始めたばかりだったので初期金額の3000ゴルドを差し出したらすごく微妙な顔をされた。
・パワースラッシュ
その名の通りスラッシュの強化版。威力は強いけど隙もできるゲームにありがちな奴。
・不意打ち
敵対していない状態で攻撃すると初めの一撃の威力が上がるというスキル。どの程度上がるかはレベルによるっぽい。隠密とのシナジーで選んだ。
・ヒール
やっぱり自己回復の手段は欲しいよねってことでとってみた。MPとINTに全然振ってないから連発できないし効果もそこそこ。

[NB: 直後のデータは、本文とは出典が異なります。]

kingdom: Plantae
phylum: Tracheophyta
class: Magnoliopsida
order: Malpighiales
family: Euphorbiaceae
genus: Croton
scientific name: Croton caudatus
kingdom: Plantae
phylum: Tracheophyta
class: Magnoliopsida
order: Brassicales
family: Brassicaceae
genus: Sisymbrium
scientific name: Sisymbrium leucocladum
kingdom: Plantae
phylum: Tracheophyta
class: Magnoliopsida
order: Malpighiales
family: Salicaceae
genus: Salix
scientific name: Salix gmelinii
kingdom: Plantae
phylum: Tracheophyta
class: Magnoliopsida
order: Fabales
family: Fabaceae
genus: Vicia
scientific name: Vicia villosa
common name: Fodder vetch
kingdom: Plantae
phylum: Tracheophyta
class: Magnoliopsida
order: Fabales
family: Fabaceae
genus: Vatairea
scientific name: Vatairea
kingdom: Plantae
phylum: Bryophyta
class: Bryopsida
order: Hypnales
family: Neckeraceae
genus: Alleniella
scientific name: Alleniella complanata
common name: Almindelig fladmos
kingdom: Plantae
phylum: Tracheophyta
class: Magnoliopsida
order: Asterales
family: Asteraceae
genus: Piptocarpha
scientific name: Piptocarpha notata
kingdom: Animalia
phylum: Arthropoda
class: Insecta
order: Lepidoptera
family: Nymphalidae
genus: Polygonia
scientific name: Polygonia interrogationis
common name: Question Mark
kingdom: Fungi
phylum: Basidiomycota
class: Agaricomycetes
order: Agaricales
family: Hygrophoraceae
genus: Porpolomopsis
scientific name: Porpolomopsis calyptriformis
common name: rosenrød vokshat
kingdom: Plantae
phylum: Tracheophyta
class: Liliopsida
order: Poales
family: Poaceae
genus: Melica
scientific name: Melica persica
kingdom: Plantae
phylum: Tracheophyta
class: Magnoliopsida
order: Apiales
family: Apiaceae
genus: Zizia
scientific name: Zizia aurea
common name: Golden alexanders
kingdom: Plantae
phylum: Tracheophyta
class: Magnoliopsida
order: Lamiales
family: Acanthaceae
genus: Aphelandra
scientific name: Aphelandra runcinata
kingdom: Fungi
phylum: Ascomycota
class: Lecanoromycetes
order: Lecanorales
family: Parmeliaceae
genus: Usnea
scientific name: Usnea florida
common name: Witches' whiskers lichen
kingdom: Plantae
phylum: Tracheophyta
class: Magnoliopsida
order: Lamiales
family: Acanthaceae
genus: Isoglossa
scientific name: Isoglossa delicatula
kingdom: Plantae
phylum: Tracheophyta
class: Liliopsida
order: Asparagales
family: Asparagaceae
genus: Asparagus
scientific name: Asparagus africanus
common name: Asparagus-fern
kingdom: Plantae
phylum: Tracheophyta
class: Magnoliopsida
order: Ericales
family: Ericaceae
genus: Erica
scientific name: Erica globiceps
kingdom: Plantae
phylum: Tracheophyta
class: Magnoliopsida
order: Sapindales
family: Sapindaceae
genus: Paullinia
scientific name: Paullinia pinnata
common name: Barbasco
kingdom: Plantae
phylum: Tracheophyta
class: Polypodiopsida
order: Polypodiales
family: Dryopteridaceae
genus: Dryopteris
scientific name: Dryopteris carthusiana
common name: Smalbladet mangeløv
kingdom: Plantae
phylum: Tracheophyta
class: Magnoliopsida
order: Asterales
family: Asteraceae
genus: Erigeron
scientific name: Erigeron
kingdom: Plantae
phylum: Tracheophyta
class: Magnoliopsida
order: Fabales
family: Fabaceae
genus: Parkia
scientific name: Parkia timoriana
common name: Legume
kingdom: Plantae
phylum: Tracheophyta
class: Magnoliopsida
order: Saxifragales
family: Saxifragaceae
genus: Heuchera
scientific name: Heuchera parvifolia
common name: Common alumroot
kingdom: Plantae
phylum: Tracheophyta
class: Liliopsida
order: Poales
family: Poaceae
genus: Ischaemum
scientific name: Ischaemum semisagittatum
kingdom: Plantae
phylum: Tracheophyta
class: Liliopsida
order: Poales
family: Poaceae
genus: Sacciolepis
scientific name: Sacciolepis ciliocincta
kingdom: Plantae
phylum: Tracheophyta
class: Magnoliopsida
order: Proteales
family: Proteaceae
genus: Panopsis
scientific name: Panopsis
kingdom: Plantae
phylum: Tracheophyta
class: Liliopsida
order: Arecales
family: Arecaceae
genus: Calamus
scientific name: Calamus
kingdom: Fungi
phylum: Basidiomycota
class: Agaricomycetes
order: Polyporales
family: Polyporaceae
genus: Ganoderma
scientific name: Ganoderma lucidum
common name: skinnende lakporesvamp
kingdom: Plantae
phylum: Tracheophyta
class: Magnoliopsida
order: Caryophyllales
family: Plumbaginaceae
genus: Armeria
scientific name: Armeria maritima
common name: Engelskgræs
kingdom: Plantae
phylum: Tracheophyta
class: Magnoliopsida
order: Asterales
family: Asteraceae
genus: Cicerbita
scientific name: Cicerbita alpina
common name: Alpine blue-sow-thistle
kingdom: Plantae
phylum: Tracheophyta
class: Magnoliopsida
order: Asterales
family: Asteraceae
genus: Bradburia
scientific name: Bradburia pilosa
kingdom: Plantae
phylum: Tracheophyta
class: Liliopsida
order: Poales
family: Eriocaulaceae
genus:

ドーラと一緒に狩りに出掛けていれば嫌でもわかることなのだが、この村………というかこの辺りは確実に中盤以降に来る場所であるということだ。まずこのドゥルグ村は荒野の中にポツンとあり、そこからいくらか歩いていくことで私の初期スポーン地点の洞窟や、初期スポーン地点ではない洞窟があるのだが、そこまでの道のりがかなり過酷なのだ。具体的に言うと……イノシシだ。
「アヤ!来たよ!!」
ドーラが声を上げたことで私も戦闘態勢に入る。といってもいまだに私が戦力になれているのかは微妙なラインではあるが。
ドドドドドドドという地鳴りとともに前方から迫ってくるのはでかいイノシシが複数体。はじめにこれを見たときは驚きと本能的な恐怖で固まってしまったが、もう早くも慣れてきてしまった自分に少し驚きを覚える。私は結構適応力が高い方なのかもしれない。